▶ MATERIAL SHOWN:
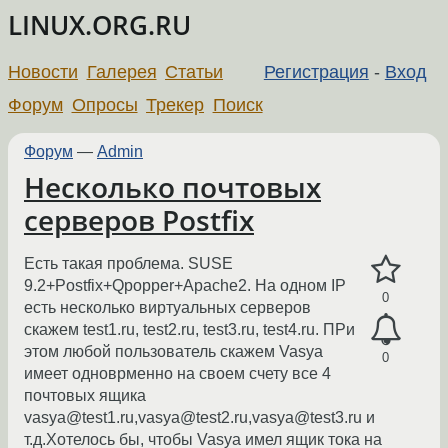
LINUX.ORG.RU
Новости
Галерея
Статьи
Регистрация
-
Вход
Форум
Опросы
Трекер
Поиск
Форум
—
Admin
Несколько почтовых
серверов Postfix
Есть такая проблема. SUSE
9.2+Postfix+Qpopper+Apache2. На одном IP
0
есть несколько виртуальных серверов
скажем test1.ru, test2.ru, test3.ru, test4.ru. ПРи
этом любой пользователь скажем Vasya
0
имеет одноврменно на своем счету все 4
почтовых ящика
vasya@test1.ru,vasya@test2.ru,vasya@test3.ru и
т.д.Хотелось бы, чтобы Vasya имел ящик тока на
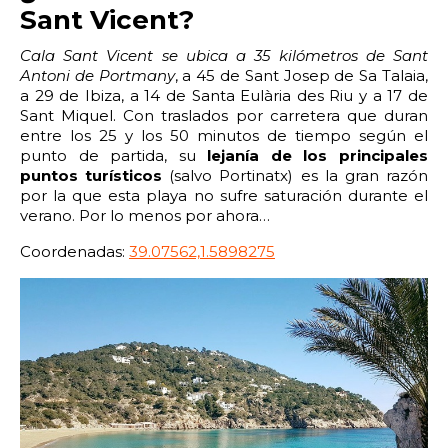
2:00
2:30
3:00
3:30
Sant Vicent?
4:00
4:30
5:00
5:30
Cala Sant Vicent se ubica a 35 kilómetros de Sant
Antoni de Portmany
, a 45 de Sant Josep de Sa Talaia,
6:00
6:30
7:00
7:30
a 29 de Ibiza, a 14 de Santa Eulària des Riu y a 17 de
Sant Miquel. Con traslados por carretera que duran
entre los 25 y los 50 minutos de tiempo según el
8:00
8:30
9:00
9:30
punto de partida, su
lejanía de los principales
puntos turísticos
(salvo Portinatx) es la gran razón
10:00
10:30
11:00
11:30
por la que esta playa no sufre saturación durante el
verano. Por lo menos por ahora…
12:00
12:30
13:00
13:30
Coordenadas:
39.07562,1.5898275
14:00
14:30
15:00
15:30
16:00
16:30
17:00
17:30
18:00
18:30
19:00
19:30
20:00
20:30
21:00
21:30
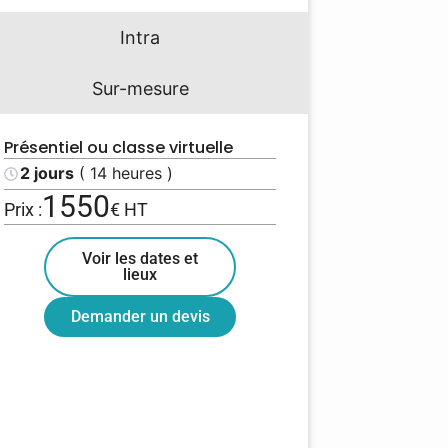
Intra
Sur-mesure
Présentiel ou classe virtuelle
2 jours
( 14 heures )
1550
Prix :
€ HT
Voir les dates et
lieux
Demander un devis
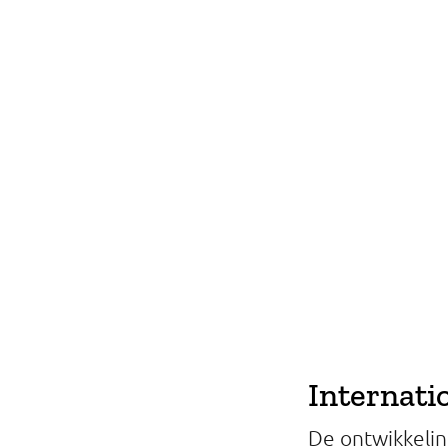
Professionals
Onderwijs
Eetomgevingen
Webshop
Pers
Over ons
Internati
De ontwikkeling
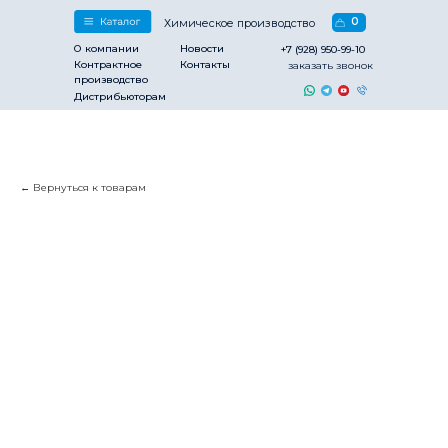
0
Химическое производство
О компании
Новости
+7 (928) 950-99-10
Контрактное
Контакты
заказать звонок
производство
Дистрибьюторам
Вернуться к товарам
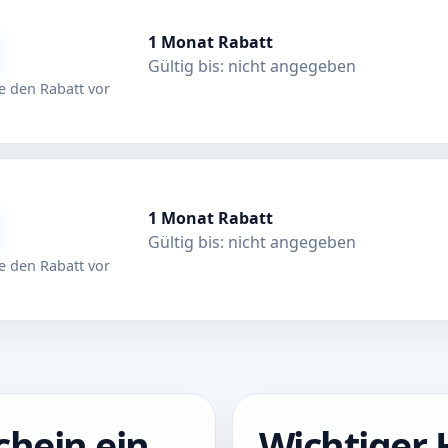
1 Monat Rabatt
Gültig bis: nicht angegeben
 den Rabatt vor
1 Monat Rabatt
Gültig bis: nicht angegeben
 den Rabatt vor
chein ein
Wichtiger 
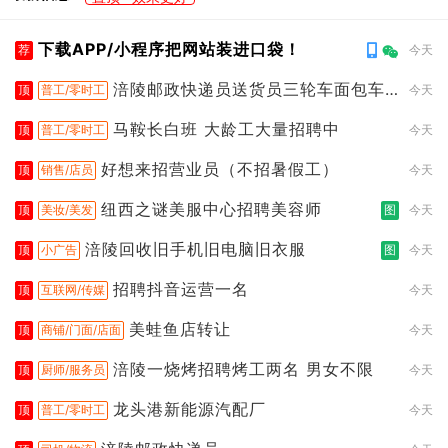
下载APP/小程序把网站装进口袋！
荐
今天
涪陵邮政快递员送货员三轮车面包车
顶
普工/零时工
今天
都行
马鞍长白班 大龄工大量招聘中
顶
普工/零时工
今天
好想来招营业员（不招暑假工）
顶
销售/店员
今天
纽西之谜美服中心招聘美容师
顶
美妆/美发
图
今天
涪陵回收旧手机旧电脑旧衣服
顶
小广告
图
今天
招聘抖音运营一名
顶
互联网/传媒
今天
美蛙鱼店转让
顶
商铺/门面/店面
今天
涪陵一烧烤招聘烤工两名 男女不限
顶
厨师/服务员
今天
龙头港新能源汽配厂
顶
普工/零时工
今天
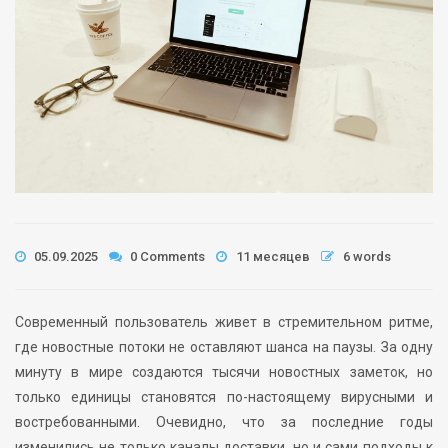
05.09.2025
0 Comments
11 месяцев
6 words
Современный пользователь живет в стремительном ритме,
где новостные потоки не оставляют шанса на паузы. За одну
минуту в мире создаются тысячи новостных заметок, но
только единицы становятся по-настоящему вирусными и
востребованными. Очевидно, что за последние годы
изменились не только каналы доставки, но и сами подходы к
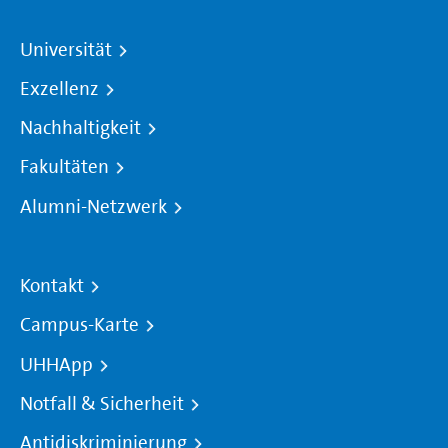
Universität
Exzellenz
Nachhaltigkeit
Fakultäten
Alumni-Netzwerk
Kontakt
Campus-Karte
UHHApp
Notfall & Sicherheit
Antidiskriminierung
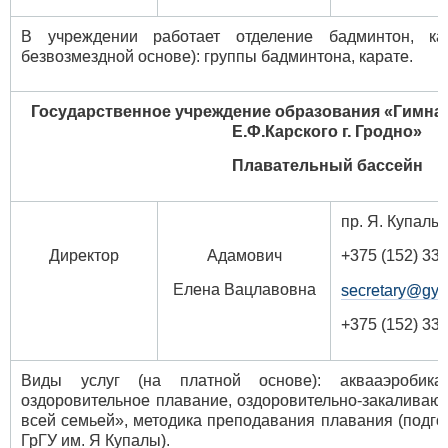
В учреждении работает отделение бадминтон, ка
безвозмездной основе): группы бадминтона, карате.
Государственное учреждение образования
«Гимназ
Е.Ф.Карского г. Гродно»
Плавательный бассейн
пр. Я. Купалы,
Директор
Адамович
+375 (152) 33 
Елена Вацлавовна
secretary@gy
+375 (152) 33
Виды услуг (на платной основе): аквааэробика
оздоровительное плавание, оздоровительно-закалива
всей семьей», методика преподавания плавания (подго
ГрГУ им. Я Купалы).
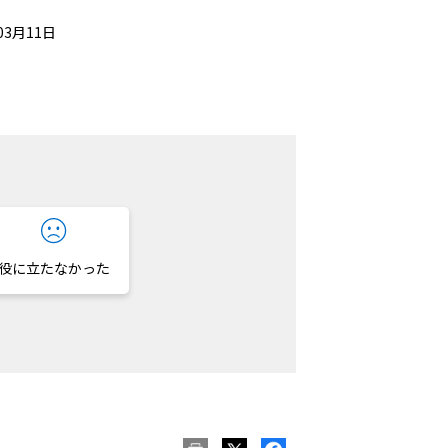
03月11日
役に立たなかった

▶ REQUIRED WORK: Pictures in the records above are left out; print everything else exactly as written.

▶ SOLVED PROBLEM:
LINUX.ORG.RU
Новости
Галерея
Статьи
Регистрация
-
Вход
Форум
Опросы
Трекер
Поиск
Форум
—
Admin
Несколько почтовых
серверов Postfix
Есть такая проблема. SUSE
9.2+Postfix+Qpopper+Apache2. На одном IP
0
есть несколько виртуальных серверов
скажем test1.ru, test2.ru, test3.ru, test4.ru. ПРи
этом любой пользователь скажем Vasya
0
имеет одноврменно на своем счету все 4
почтовых ящика
vasya@test1.ru,vasya@test2.ru,vasya@test3.ru и
т.д.Хотелось бы, чтобы Vasya имел ящик тока на
2:00
2:30
3:00
3:30
Sant Vicent?
4:00
4:30
5:00
5:30
Cala Sant Vicent se ubica a 35 kilómetros de Sant
Antoni de Portmany
, a 45 de Sant Josep de Sa Talaia,
6:00
6:30
7:00
7:30
a 29 de Ibiza, a 14 de Santa Eulària des Riu y a 17 de
Sant Miquel. Con traslados por carretera que duran
entre los 25 y los 50 minutos de tiempo según el
8:00
8:30
9:00
9:30
punto de partida, su
lejanía de los principales
puntos turísticos
(salvo Portinatx) es la gran razón
10:00
10:30
11:00
11:30
por la que esta playa no sufre saturación durante el
verano. Por lo menos por ahora…
12:00
12:30
13:00
13:30
Coordenadas:
39.07562,1.5898275
14:00
14:30
15:00
15:30
16:00
16:30
17:00
17:30
18:00
18:30
19:00
19:30
20:00
20:30
21:00
21:30
Intra
Sur-mesure
Présentiel ou classe virtuelle
2 jours
( 14 heures )
1550
Prix :
€ HT
Voir les dates et
lieux
Demander un devis
Professionals
Onderwijs
Eetomgevingen
Webshop
Pers
Over ons
Internati
De ontwikkeling
0
Химическое производство
О компании
Новости
+7 (928) 950-99-10
Контрактное
Контакты
заказать звонок
производство
Дистрибьюторам
Вернуться к товарам
1 Monat Rabatt
Gültig bis: nicht angegeben
 den Rabatt vor
1 Monat Rabatt
Gültig bis: nicht angegeben
 den Rabatt vor
chein ein
Wichtiger 
下载APP/小程序把网站装进口袋！
荐
今天
涪陵邮政快递员送货员三轮车面包车
顶
普工/零时工
今天
都行
马鞍长白班 大龄工大量招聘中
顶
普工/零时工
今天
好想来招营业员（不招暑假工）
顶
销售/店员
今天
纽西之谜美服中心招聘美容师
顶
美妆/美发
图
今天
涪陵回收旧手机旧电脑旧衣服
顶
小广告
图
今天
招聘抖音运营一名
顶
互联网/传媒
今天
美蛙鱼店转让
顶
商铺/门面/店面
今天
涪陵一烧烤招聘烤工两名 男女不限
顶
厨师/服务员
今天
龙头港新能源汽配厂
顶
普工/零时工
今天
05.09.2025
0 Comments
11 месяцев
6 words
Современный пользователь живет в стремительном ритме,
где новостные потоки не оставляют шанса на паузы. За одну
минуту в мире создаются тысячи новостных заметок, но
только единицы становятся по-настоящему вирусными и
востребованными. Очевидно, что за последние годы
изменились не только каналы доставки, но и сами подходы к
Universität
Exzellenz
Nachhaltigkeit
Fakultäten
Alumni-Netzwerk
Kontakt
Campus-Karte
UHHApp
Notfall & Sicherheit
Antidiskriminierung
В учреждении работает отделение бадминтон, ка
безвозмездной основе): группы бадминтона, карате.
Государственное учреждение образования
«Гимназ
Е.Ф.Карского г. Гродно»
Плавательный бассейн
пр. Я. Купалы,
Директор
Адамович
+375 (152) 33 
Елена Вацлавовна
secretary@gy
+375 (152) 33
Виды услуг (на платной основе): аквааэробика
оздоровительное плавание, оздоровительно-закалива
всей семьей», методика преподавания плавания (подго
ГрГУ им. Я Купалы).
03月11日
役に立たなかった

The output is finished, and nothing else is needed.